Divine judgment means the judgment of God or other supreme beings within a religion.

The idea of a final readjustment beyond the grave, which would rectify the sharp contrast so often observed between the conduct and the fortune of men, was prevalent among all nations in pre-Christian times. Such was the doctrine of metempsychosis or the transmigration of souls, as a justification of the ways of God to man, prevailing among the Hindus of all classes and sects, the Pythagoreans, the Orphic mystics and the Druids among the Celts. The doctrine of a forensic judgment in the unseen world, by which the eternal lot of departed souls is determined, was also widely prevalent in pre-Christian times.

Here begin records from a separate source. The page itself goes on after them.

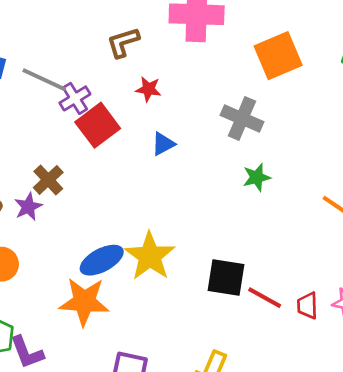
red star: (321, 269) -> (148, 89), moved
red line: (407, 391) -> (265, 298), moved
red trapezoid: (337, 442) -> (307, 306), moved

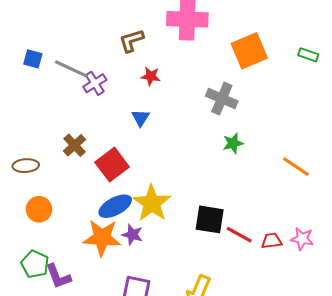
red square: (98, 125) -> (112, 165), moved
blue triangle: (163, 144) -> (141, 118), moved, turned -30
purple star: (28, 207) -> (132, 235), moved, turned -30
red trapezoid: (307, 306) -> (272, 241), turned 85

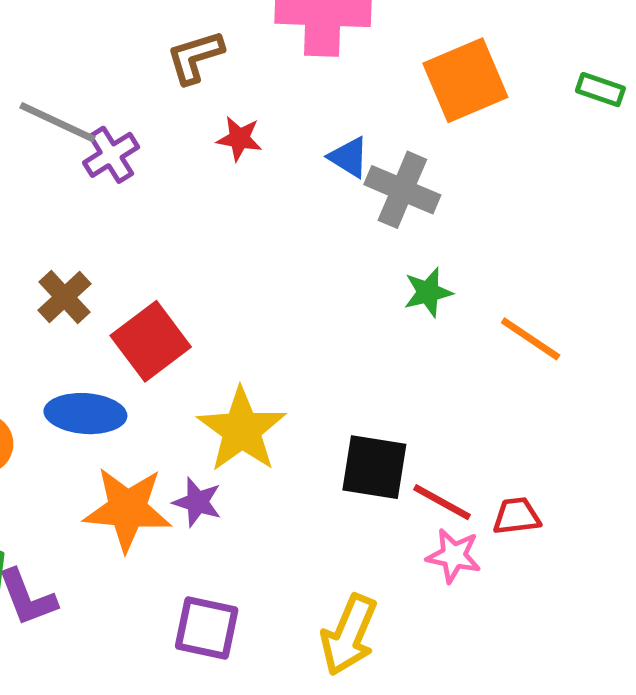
blue triangle: (141, 118) -> (349, 157), moved, turned -30
orange line: (296, 167) -> (531, 339), moved
blue ellipse: (115, 206) -> (85, 414), moved, turned 32
pink star: (302, 239) -> (454, 556), moved

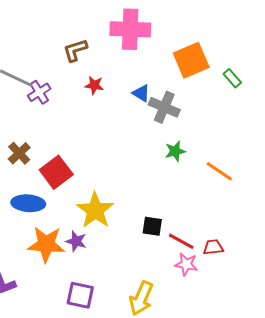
green rectangle: (600, 90) -> (232, 78), moved, turned 30
black square: (374, 467) -> (152, 226), size x0.7

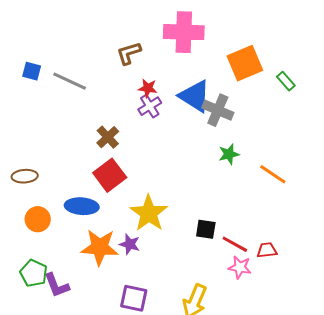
purple cross: (39, 92) -> (150, 106), moved
blue triangle: (141, 93) -> (195, 96), size x1.8
brown cross: (19, 153) -> (108, 137), moved

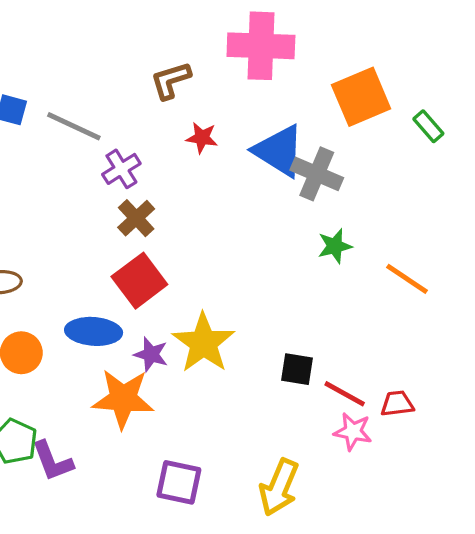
purple cross: (150, 106) -> (121, 169), moved
purple star: (130, 244) -> (151, 354), moved

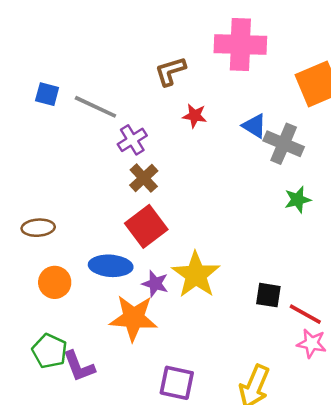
blue triangle: (279, 151) -> (254, 126), size x0.6

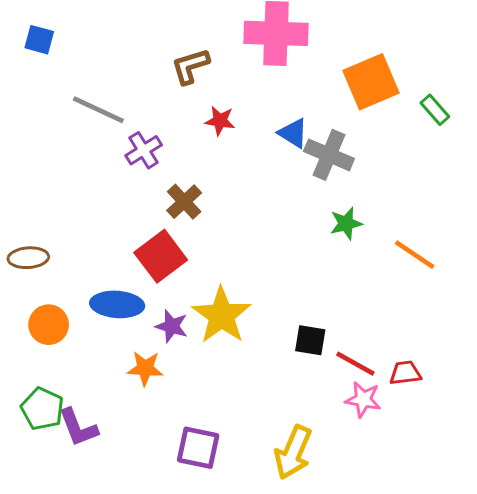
blue square: (47, 94) -> (39, 40), moved
brown cross: (144, 178) -> (184, 202), moved
orange star: (134, 318) -> (145, 368), size x0.6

The Pharaonic Egyptian idea of the judgment is set forth with great precision of detail in the "Book of the Dead", a collection of formulas designed to aid the dead in their passage through the underworld. The Babylonians and the Assyrians made no distinction between the good and the bad, so far as the future habitation is concerned. In the Gilgames epic the hero is marked as judge of the dead, but whether his rule was the moral value of their actions is not clear.

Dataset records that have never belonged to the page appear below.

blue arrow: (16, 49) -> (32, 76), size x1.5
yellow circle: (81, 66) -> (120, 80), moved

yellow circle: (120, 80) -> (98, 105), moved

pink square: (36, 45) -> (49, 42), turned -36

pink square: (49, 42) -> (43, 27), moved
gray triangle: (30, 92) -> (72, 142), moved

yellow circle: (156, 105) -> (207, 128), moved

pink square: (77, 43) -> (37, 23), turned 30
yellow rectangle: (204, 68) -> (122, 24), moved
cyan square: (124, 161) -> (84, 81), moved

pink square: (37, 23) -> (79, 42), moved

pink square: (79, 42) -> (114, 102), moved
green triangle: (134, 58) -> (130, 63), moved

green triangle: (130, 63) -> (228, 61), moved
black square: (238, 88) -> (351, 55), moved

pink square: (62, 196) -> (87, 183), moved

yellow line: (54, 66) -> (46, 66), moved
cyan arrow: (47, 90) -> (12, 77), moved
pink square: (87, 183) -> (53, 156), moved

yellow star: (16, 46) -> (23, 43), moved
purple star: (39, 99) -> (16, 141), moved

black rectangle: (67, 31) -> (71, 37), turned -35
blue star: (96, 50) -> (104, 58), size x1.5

The "Book of the Dead" (Nekyia) in the Odyssey depicts judgment in the afterlife by Minos, the "radiant son of Zeus" who in his mortal life had been king of Crete. Three egregious sinners are singled out for eternal punishment, but the theological implications of the scene are unclear. Plato elaborates on the concept in the myth of Er at the end of the Republic. Each misdeed receives a tenfold penalty, with rewards also proportional. Elsewhere, Plato names the judges as Minos and Rhadamanthys, but he also draws on the tenets of Orphic religion. A third judge was Aeacus; all three were once mortal kings whose excellence as rulers among the living was transferred to the dead.Vergil's depiction of the afterlife in the Aeneid is consonant with the Homeric view as well as that of Plato, and he makes it clear that everyone faces judgment.